No processo de criação de “Luminado”, a sonoridade das notas foi sendo clareada pelo encanto e talento de outros nomes artísticos, culminando na multiplicidade cultural de um conto no palco virtual. “Comecei a fazer uma trilha com a mistura de instrumentos mais rústicos e modernos, uma forma de fazer música no computador que os belgas chamam de ‘maquette’ e que aqui para gente caracteriza miniaturas. Então, tem o som expressivo do ‘rói rói’, que é um brinquedo de criança que vende na feira, e também tem percussão, pífanos, o som da gaita cheia de pedais eletrônicos.

E foi então que me lembrei de uma apresentação que me marcou muito que foi do meu amigo Mauá, interpretando o poema de Catulo da Paixão Cearense, ‘O Cego’. Então, peguei um áudio que ele tinha e comecei a trabalhar junto com minhas primeiras ideias e assim nasceu a trilha de Luminado. E aí convidei a roteirista Ana Badyally e o jovem videomaker Luan Allen para fazer esse vídeo que considero um auto popular, um conto com personagens cotidianos e expressivos”, destacou Júlio Rêgo.

Segundo ele, o projeto audiovisual surgiu da necessidade de reinventar a forma de chegar ao público diante do período do pandemia, numa (re)descoberta artística que amplifica visões, atinge outros olhares e desperta a resistência. “Há um tempo já vinha pensando em vídeo. Veio a pandemia e os músicos tiveram que se reinventar, pois não teve mais show ao vivo. Então, a linguagem teve que mudar e vieram as lives. Mas, nesse formato de vídeo, quisemos trazer o poema declamado. O poema foi escrito não necessariamente para ser música, pois existe a possibilidade de não transformar em melodia e ela ser declamada, recitada. Assim foi feito. Criei em torno dessa declamação, uma história musical integrada a essa maneira que será recitada”, destacou o gaitista.

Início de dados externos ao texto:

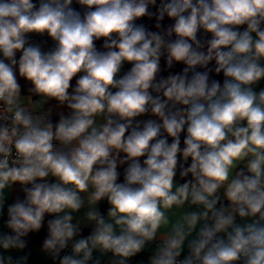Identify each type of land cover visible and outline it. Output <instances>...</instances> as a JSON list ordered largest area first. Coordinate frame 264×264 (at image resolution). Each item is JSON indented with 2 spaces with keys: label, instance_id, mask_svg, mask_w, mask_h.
I'll return each mask as SVG.
<instances>
[{
  "label": "clouds",
  "instance_id": "9594fccd",
  "mask_svg": "<svg viewBox=\"0 0 264 264\" xmlns=\"http://www.w3.org/2000/svg\"><path fill=\"white\" fill-rule=\"evenodd\" d=\"M262 81L264 0H0V264H264Z\"/></svg>",
  "mask_w": 264,
  "mask_h": 264
},
{
  "label": "crops",
  "instance_id": "0c3cea01",
  "mask_svg": "<svg viewBox=\"0 0 264 264\" xmlns=\"http://www.w3.org/2000/svg\"><path fill=\"white\" fill-rule=\"evenodd\" d=\"M158 5H159V0H157V6ZM72 7L74 9H76L77 11H80L81 13H83V11H84V9H82L81 6L78 4L74 3L72 5ZM150 11L156 12V8L150 7ZM137 23L143 24L150 31H158L155 28V24H156L155 17H152V18L143 17L140 20H138ZM161 23L164 27H166V26L170 25L171 23H173V21H171L170 19L165 17V19ZM200 38L205 39V37L203 36L202 33L200 34ZM30 42H32L34 44H39L41 46V48L45 51L49 50L50 48H52L54 46L53 41H51V39L48 38L46 35L45 36L32 35L30 37ZM102 44H103V40L96 42V46H97L98 50L104 51V49L102 48ZM130 67H131V65L128 64L127 62H125L124 66L121 70L120 75H123L125 72H127L130 69ZM183 67H184V65H182V64H176L172 69H168L166 67V63H165L164 58H162L161 59L160 76L161 77H167L170 73L181 72ZM210 67H211V65H210ZM210 75L212 76V78L218 79L222 83V81H223L222 74H221V76H215L214 73L210 74ZM18 79H19V83H20L21 88H22V95H27V88L30 87V85L23 78L18 77ZM75 79L76 78H74L72 81L73 86L75 85ZM260 88H264V81H262L260 83V85L257 87V91H259ZM37 99H38V97H33L34 101ZM55 105H56V102L51 101L45 107L46 108L52 107L55 110ZM149 118L155 119V117H149V116L140 117L139 119L146 120ZM57 120H58V116L54 114L53 115V122H56ZM169 142H171L170 139H169ZM181 147H183V135L181 137ZM118 170L121 171V173L123 172V168L118 169ZM176 179L180 182H183L180 180L179 175H177ZM121 180H122V176H121ZM7 196H8V199L6 201V205L11 204L17 196H19L20 198H23L22 193L20 192L18 185L16 186V188L13 192L7 193ZM107 207H108V205L106 204V202H102L100 205V210L106 211ZM182 213H183V209L174 208L171 210L170 215H172L173 218L175 219V218H178L180 215H182ZM6 218L7 217H6V208H5L4 216L2 218H0V230L7 231V229L3 227V221ZM88 232H89V229L85 228L84 234L87 235ZM45 235H46V229H42L39 233H32L27 238L28 246L25 250H23V251L13 250L11 253H6L5 255H12L14 260L19 259V258L27 255L28 259L26 262H24V264H52L51 259L46 254H44L42 251V241H43V238L45 237ZM148 255H149L148 252L141 253V254L137 255L136 257H134L130 261V264H147V256ZM107 260H108L107 257H102L101 258V264H107Z\"/></svg>",
  "mask_w": 264,
  "mask_h": 264
}]
</instances>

Aliás, esse é o segundo vídeo produzido pelo trio que estreou em janeiro deste ano o trabalho “As Mãos no Espelho”, baseado no poema do escritor e dramaturgo Hunald de Alencar, e com a participação da bailarina Ingrid Yamamoto. “O vídeo foi um resgate da obra de Hunald, um escritor fantástico. É um vídeo denso, mas que cumpriu a sua função porque despertou algo nas pessoas. Muita gente relembrou de Hunald. Então, foi algo significativo de fazer ainda mais nesse momento de pandemia em que os músicos tiveram que modificar a linguagem, reinventar-se para apresentar o trabalho ao público”, disse Júlio.

ILMA FONTES

De olhar no futuro e pretensão ativa, o trio formado por Ana Badyally, Júlio Rêgo e Luan Allen já planeja uma homenagem à escritora Ilma Fontes (in memorian) com uma trilogia poética. “Musiquei o poema ‘Coisa do Amor’, botei melodia e gravei, eu mesmo cantado e mostrei para ela. Ilma gostou tanto que desengavetou uma peça dela e falou para mim sobre o desejo de fazer a peça, me dando a responsabilidade de fazer a trilha sonora. Mas, aí veio o agravamento da doença dela, enfim. E continuei musicando coisas dela. Fiz mais duas. São poemas que falam sobre amor. Então, a ideia da trilogia é ‘O Amor de Ilma Fontes’. São três visões diferentes do amor. Um deles, ‘O Bilhete de Amiga’, um poema belíssimo, é recitado por uma garota chamada Estela, travesti e estudante de Letras, que conheci no Sarau DeBaixo, no ano de 2018”, revelou Júlio Rêgo.